3. Missing rtpmap or fmtp: For dynamic payload types or complex codecs, omitting rtpmap prevents the mapping from payload type to codec, and missing fmtp can lead to improper codec initialization or suboptimal performance.
4. Attribute Placement: Misplacing an attribute (e.g., putting a media-specific attribute like a=ptime at the session level when it should apply only to audio) can lead to unintended behavior or parsing errors.
5. Unreachable Ports: The m= line specifies a port. If this port is blocked by a firewall or not properly configured for media reception, the call will experience one-way audio or no audio.

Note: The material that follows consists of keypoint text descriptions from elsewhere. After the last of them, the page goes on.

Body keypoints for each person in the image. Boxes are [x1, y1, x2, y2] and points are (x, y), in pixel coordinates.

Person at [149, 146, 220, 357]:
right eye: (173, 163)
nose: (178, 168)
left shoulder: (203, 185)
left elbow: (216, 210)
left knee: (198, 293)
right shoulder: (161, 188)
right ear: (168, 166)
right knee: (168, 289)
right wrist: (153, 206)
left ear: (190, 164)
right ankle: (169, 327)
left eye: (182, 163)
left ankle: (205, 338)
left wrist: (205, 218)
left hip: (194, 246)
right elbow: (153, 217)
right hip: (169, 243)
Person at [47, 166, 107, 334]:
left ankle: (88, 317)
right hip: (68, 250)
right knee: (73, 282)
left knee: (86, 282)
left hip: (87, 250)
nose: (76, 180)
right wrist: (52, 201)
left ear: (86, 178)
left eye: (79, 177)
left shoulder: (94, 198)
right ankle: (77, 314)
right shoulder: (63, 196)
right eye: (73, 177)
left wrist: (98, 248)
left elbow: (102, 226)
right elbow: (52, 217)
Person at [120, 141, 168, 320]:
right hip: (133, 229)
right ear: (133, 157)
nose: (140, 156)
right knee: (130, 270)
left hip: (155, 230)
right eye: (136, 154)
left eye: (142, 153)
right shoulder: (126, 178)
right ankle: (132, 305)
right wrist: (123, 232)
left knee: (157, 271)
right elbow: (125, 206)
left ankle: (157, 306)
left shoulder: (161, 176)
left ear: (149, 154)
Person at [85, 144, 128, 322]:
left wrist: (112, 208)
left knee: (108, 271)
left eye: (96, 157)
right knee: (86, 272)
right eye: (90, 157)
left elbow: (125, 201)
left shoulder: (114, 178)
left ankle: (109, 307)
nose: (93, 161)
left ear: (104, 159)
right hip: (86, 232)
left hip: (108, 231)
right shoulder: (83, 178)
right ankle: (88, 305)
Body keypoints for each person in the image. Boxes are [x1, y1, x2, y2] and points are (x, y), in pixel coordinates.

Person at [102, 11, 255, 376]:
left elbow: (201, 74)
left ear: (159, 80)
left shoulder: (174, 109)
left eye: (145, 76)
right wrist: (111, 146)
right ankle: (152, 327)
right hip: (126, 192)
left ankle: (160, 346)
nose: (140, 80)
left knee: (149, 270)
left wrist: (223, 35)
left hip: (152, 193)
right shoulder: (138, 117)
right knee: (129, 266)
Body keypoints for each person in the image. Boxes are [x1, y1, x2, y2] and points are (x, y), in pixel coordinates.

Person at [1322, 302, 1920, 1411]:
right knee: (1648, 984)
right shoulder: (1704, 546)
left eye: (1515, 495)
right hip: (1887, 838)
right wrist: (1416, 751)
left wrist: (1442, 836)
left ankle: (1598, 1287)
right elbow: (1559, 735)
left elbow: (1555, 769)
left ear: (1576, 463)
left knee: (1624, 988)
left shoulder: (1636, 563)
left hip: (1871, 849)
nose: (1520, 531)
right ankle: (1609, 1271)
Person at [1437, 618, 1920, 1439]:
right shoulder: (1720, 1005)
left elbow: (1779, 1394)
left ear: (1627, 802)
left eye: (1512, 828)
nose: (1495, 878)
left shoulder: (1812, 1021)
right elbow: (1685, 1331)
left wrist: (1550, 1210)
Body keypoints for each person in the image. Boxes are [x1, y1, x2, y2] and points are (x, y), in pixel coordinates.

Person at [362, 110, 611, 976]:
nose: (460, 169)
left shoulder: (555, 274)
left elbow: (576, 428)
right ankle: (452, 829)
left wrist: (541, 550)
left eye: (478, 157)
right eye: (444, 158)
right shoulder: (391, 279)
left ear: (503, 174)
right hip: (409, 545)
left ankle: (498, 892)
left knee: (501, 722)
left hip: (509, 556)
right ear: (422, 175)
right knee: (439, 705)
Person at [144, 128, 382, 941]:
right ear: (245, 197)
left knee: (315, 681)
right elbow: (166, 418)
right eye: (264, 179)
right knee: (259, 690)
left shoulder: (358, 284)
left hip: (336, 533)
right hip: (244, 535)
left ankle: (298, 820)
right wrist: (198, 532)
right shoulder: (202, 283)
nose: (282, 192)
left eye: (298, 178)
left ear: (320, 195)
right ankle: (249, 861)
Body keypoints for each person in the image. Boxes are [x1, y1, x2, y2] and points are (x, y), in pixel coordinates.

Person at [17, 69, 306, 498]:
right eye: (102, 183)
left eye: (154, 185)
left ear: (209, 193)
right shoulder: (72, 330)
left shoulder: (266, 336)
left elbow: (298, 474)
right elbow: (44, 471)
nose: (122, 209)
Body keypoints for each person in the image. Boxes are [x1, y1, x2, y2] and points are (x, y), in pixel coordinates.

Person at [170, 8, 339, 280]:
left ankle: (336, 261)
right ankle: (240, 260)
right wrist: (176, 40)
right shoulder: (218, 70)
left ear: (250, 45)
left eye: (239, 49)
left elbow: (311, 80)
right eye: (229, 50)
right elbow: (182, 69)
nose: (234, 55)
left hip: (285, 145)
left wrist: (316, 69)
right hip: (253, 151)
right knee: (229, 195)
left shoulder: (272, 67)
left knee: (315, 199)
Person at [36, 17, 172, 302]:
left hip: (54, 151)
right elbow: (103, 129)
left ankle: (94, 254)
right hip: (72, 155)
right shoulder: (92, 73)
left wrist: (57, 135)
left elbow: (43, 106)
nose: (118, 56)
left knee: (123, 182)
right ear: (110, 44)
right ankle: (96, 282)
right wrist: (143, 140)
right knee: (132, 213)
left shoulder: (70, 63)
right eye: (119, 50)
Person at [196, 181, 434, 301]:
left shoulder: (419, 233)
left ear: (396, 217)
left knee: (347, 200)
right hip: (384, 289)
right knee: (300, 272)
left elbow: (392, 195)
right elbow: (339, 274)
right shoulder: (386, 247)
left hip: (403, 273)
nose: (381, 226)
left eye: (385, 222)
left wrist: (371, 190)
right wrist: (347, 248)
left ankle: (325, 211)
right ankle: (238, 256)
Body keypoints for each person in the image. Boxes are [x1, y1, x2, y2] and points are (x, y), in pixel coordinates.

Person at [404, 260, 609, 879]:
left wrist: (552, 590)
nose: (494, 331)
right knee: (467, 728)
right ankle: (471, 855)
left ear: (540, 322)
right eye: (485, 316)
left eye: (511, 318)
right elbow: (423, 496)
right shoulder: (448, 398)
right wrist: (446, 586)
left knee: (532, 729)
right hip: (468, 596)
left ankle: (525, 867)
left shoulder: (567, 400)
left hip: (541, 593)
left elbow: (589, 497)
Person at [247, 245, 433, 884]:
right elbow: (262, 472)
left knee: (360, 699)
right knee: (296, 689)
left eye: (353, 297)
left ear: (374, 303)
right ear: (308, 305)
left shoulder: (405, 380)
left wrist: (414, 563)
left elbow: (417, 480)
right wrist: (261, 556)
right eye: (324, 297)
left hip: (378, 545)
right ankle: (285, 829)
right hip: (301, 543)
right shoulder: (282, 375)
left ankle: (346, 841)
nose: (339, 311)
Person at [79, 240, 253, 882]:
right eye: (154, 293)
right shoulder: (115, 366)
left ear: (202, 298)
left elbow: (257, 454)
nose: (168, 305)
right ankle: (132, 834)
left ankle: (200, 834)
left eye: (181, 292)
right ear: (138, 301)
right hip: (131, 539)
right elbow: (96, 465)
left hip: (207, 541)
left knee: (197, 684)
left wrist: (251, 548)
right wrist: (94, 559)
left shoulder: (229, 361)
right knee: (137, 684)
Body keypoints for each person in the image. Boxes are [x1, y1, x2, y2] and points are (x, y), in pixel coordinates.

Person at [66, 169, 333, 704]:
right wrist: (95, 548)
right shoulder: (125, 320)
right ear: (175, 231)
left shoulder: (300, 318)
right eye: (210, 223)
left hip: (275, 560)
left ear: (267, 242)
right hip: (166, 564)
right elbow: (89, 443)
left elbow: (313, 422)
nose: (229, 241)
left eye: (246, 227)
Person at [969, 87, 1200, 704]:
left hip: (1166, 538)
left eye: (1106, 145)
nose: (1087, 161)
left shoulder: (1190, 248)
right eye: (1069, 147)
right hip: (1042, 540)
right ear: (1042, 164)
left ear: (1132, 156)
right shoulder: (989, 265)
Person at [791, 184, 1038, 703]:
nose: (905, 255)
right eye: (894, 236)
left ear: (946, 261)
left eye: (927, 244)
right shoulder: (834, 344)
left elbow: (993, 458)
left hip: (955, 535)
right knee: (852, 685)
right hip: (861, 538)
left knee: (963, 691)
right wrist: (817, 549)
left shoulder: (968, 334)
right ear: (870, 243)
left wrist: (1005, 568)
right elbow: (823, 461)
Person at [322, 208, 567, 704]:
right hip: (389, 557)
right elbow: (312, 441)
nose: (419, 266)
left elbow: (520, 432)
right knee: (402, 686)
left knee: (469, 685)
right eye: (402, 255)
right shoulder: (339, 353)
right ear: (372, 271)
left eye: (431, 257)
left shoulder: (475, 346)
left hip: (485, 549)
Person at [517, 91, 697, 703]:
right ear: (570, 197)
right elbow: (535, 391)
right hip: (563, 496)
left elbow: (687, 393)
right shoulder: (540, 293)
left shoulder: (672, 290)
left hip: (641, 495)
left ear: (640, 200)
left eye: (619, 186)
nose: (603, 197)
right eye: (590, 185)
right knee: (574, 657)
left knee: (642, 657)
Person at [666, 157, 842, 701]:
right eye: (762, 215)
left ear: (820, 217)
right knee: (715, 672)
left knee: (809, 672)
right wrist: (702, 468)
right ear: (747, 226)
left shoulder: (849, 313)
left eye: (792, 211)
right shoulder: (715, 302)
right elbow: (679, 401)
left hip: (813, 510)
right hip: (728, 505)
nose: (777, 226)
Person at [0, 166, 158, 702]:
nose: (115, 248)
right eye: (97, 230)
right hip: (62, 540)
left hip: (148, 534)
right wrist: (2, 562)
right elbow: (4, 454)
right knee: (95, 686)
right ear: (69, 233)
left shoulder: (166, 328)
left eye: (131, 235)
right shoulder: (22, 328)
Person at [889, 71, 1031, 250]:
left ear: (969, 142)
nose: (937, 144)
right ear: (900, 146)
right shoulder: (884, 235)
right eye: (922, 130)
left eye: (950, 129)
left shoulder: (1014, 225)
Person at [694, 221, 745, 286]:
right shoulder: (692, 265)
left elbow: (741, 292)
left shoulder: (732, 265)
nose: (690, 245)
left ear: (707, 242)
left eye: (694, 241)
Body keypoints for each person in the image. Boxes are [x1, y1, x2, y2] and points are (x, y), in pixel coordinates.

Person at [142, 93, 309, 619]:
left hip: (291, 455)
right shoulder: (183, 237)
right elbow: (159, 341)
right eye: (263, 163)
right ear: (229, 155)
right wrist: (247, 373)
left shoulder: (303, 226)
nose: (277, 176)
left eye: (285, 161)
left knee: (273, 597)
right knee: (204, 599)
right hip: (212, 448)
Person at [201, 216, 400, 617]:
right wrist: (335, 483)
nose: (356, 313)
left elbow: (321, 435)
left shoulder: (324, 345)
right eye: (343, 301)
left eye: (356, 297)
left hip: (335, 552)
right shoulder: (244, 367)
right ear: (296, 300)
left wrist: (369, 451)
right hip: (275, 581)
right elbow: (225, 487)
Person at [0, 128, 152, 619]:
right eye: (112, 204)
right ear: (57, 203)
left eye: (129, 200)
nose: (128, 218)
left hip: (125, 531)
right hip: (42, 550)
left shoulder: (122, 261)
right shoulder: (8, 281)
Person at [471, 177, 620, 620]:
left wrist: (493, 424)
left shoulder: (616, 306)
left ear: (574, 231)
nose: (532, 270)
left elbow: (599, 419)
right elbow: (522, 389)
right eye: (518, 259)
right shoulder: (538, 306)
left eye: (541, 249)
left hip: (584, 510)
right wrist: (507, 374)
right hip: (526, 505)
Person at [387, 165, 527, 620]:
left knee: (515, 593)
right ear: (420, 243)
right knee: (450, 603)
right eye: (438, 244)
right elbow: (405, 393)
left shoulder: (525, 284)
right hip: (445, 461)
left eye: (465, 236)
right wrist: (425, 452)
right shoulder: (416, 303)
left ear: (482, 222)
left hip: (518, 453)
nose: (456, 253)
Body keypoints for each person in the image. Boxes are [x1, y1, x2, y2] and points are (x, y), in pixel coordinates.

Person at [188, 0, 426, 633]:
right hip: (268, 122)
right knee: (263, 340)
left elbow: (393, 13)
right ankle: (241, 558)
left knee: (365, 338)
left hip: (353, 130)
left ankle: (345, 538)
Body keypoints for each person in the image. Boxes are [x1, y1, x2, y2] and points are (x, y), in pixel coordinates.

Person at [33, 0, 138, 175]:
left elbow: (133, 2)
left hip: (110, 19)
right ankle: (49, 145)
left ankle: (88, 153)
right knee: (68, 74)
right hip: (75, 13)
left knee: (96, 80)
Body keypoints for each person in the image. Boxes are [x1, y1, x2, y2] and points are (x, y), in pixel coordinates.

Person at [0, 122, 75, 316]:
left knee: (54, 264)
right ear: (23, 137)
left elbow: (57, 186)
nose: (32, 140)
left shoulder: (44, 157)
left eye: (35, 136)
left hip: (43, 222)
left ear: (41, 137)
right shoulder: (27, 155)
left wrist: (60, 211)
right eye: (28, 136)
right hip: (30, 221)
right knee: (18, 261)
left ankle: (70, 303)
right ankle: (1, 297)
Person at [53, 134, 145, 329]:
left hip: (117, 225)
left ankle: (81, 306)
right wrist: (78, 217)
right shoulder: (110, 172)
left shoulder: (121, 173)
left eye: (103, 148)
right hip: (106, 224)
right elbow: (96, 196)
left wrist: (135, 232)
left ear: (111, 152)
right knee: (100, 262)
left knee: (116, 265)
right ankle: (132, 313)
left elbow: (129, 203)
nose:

Related Terms for Further Reading:

• What is SDP?: A foundational overview of the Session Description Protocol.
• SDP Offer/Answer Model: Dive deeper into how endpoints negotiate session parameters.
• RTP vs. SRTP: Understand how media is transported and secured after SDP negotiation.
• ICE, STUN, TURN: Protocols used in conjunction with SDP to handle NAT traversal and establish direct media paths. (Consider adding these to blog topics or a series).
• Payload Type: The identifier in RTP packets that refers to the codec agreed upon in SDP.

By mastering these core SDP lines and understanding their interplay, you'll gain invaluable insight into the mechanics of real-time communication, enabling you to build more robust systems and troubleshoot issues with confidence.